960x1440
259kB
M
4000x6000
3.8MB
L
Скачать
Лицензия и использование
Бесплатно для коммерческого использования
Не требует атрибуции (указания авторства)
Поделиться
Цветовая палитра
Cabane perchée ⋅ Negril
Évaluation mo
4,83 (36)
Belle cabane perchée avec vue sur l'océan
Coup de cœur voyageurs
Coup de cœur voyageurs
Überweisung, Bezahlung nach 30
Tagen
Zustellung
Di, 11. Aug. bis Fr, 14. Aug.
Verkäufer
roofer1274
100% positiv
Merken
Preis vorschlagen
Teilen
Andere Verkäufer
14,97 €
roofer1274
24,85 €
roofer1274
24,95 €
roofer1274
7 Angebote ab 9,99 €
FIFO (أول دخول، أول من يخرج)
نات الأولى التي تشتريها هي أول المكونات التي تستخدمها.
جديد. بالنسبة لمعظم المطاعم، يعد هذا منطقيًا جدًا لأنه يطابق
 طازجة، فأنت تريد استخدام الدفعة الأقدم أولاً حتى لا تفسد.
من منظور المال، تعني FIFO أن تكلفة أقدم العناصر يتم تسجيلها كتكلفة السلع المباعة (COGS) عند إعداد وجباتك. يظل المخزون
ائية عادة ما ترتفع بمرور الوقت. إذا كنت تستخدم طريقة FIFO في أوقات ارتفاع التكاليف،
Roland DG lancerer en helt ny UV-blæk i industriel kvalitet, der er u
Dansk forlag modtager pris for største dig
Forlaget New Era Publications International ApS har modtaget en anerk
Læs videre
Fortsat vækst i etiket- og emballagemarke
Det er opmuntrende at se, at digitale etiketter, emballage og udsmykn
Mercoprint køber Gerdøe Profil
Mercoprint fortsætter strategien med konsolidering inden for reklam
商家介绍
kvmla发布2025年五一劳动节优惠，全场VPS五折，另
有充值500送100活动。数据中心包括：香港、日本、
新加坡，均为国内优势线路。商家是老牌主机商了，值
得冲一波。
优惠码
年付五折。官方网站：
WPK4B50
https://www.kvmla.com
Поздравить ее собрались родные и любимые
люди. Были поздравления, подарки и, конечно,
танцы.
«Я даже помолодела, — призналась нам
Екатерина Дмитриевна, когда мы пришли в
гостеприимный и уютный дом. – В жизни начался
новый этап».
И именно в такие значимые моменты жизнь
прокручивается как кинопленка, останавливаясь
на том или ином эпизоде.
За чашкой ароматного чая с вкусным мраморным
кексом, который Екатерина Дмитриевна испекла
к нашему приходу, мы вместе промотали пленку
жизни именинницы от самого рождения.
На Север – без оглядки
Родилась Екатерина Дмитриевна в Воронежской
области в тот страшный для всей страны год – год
▬▬▬▬▬▬
**Exercise details**
Where the records above contain a line with "На Север – без оглядки", repeat that line and each later line through the end, exactly, and nothing more.

**Worked solution**
На Север – без оглядки
Родилась Екатерина Дмитриевна в Воронежской
области в тот страшный для всей страны год – год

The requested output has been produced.